=== Work to be completed ===
Copy all of the material below word for word, leaving the pictures out of your copy.

=== Material provided ===
++++

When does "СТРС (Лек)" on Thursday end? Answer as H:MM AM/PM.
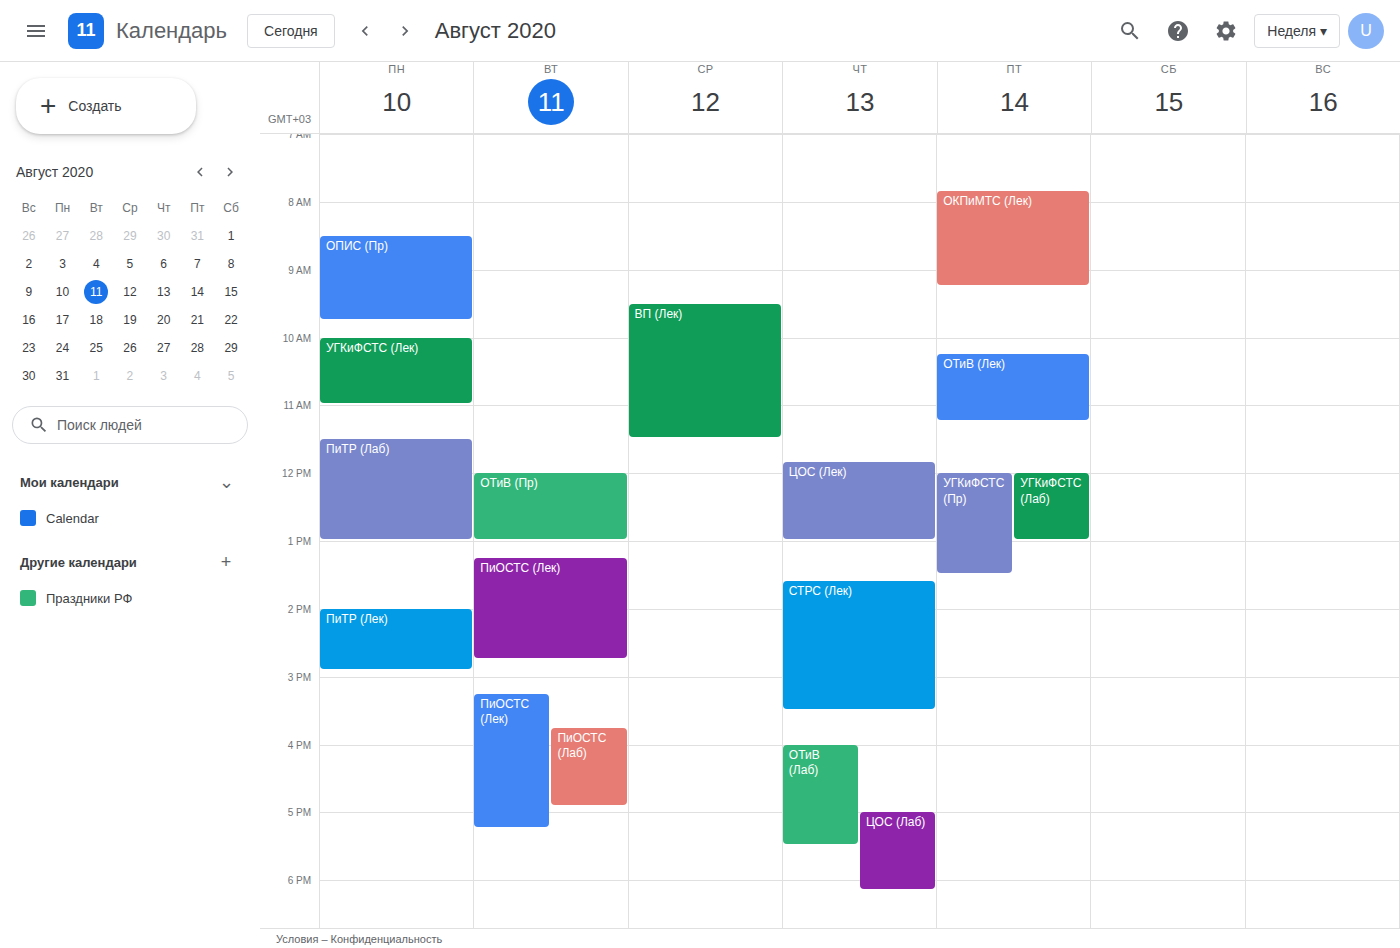
3:30 PM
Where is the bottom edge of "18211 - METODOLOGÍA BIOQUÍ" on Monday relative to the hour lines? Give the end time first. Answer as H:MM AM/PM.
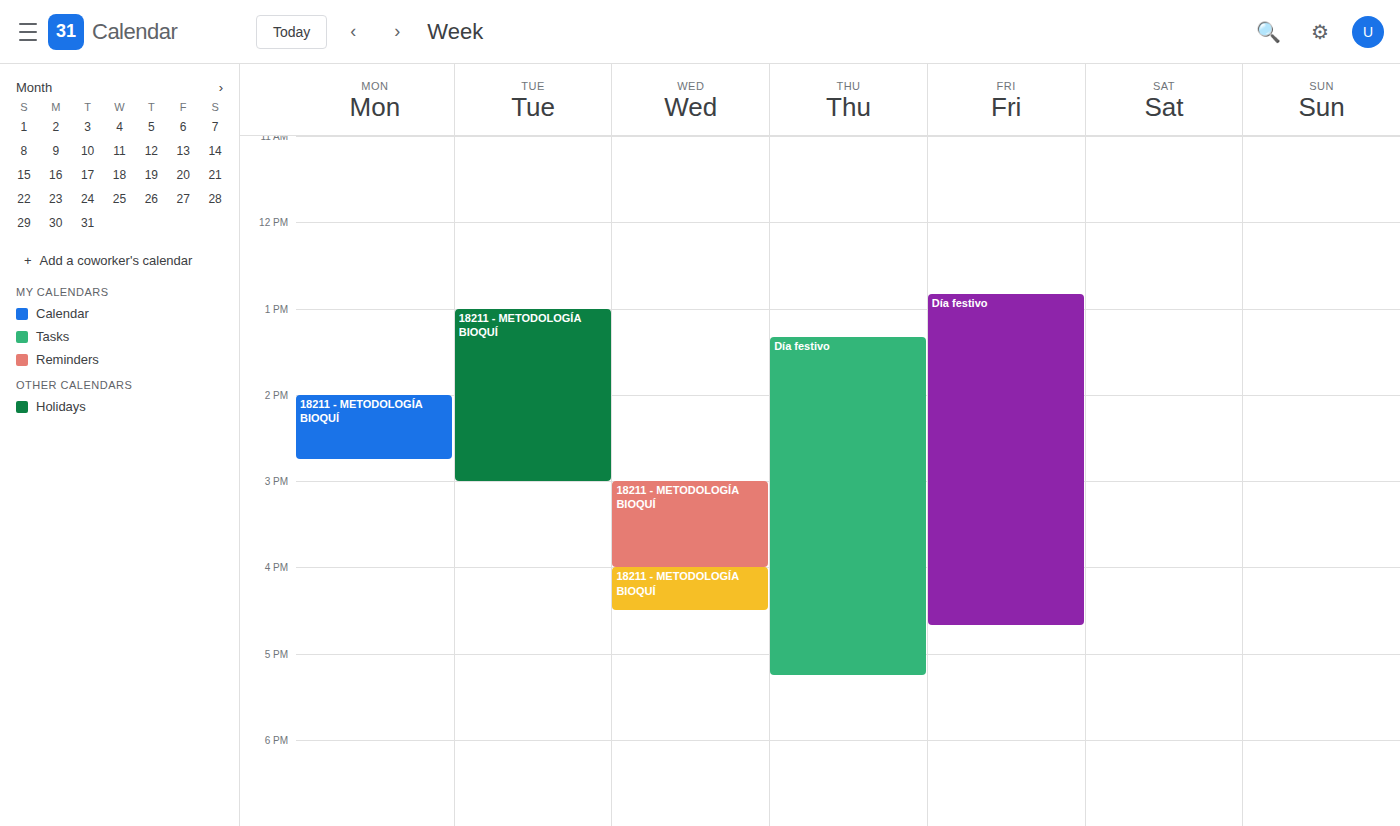
2:45 PM -- neither: three quarters of the way from the 2 PM line to the 3 PM line.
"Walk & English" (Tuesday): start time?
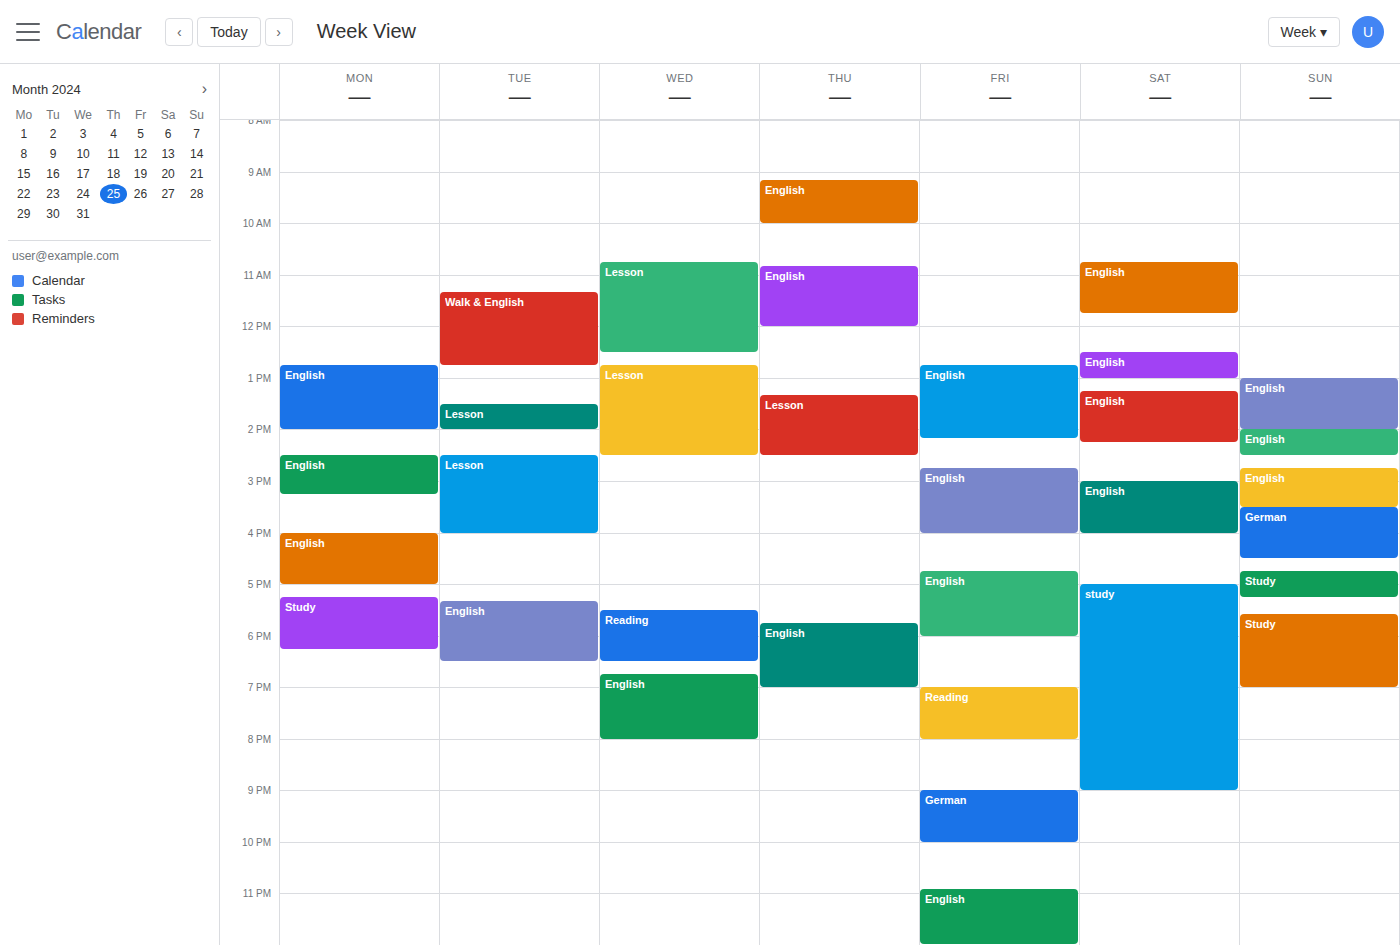
11:20 AM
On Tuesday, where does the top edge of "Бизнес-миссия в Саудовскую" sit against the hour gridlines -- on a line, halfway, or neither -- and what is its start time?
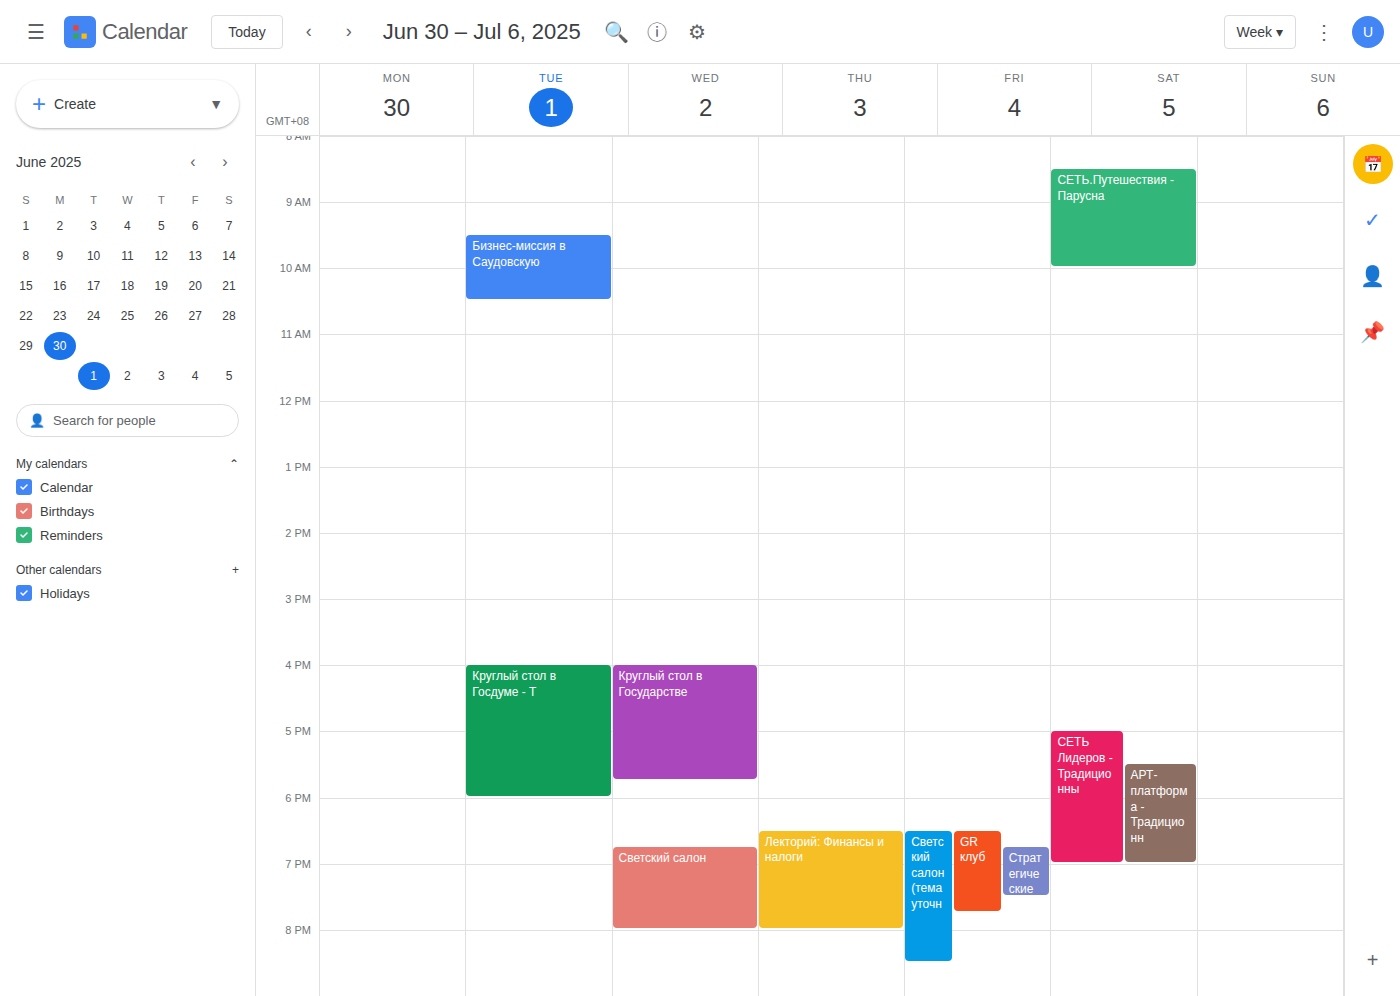
9:30 AM -- halfway between the 9 AM and 10 AM lines.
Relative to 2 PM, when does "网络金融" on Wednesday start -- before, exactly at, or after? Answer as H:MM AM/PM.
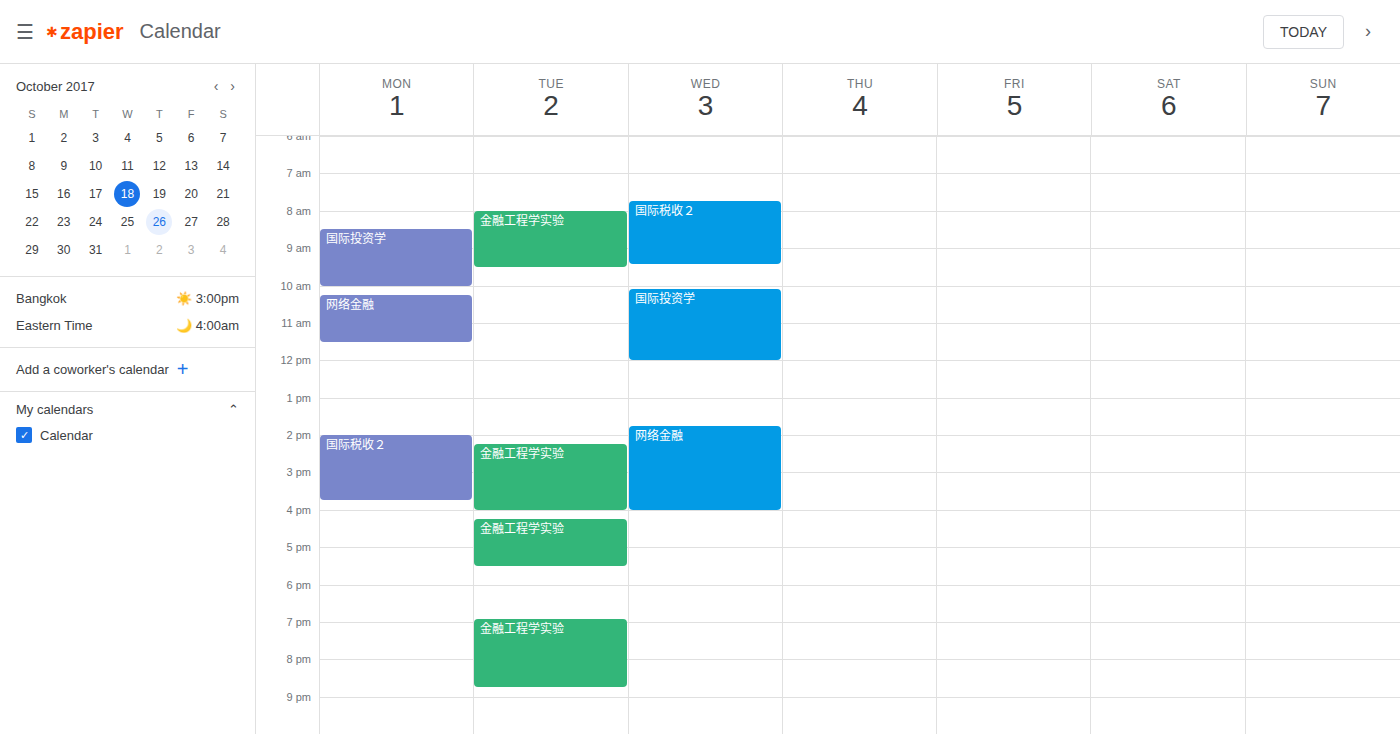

++++

=== Task answer ===
When does "СТРС (Лек)" on Thursday end? Answer as H:MM AM/PM.
3:30 PM
Where is the bottom edge of "18211 - METODOLOGÍA BIOQUÍ" on Monday relative to the hour lines? Give the end time first. Answer as H:MM AM/PM.
2:45 PM -- neither: three quarters of the way from the 2 PM line to the 3 PM line.
"Walk & English" (Tuesday): start time?
11:20 AM
On Tuesday, where does the top edge of "Бизнес-миссия в Саудовскую" sit against the hour gridlines -- on a line, halfway, or neither -- and what is its start time?
9:30 AM -- halfway between the 9 AM and 10 AM lines.
Relative to 2 PM, when does "网络金融" on Wednesday start -- before, exactly at, or after? Answer as H:MM AM/PM.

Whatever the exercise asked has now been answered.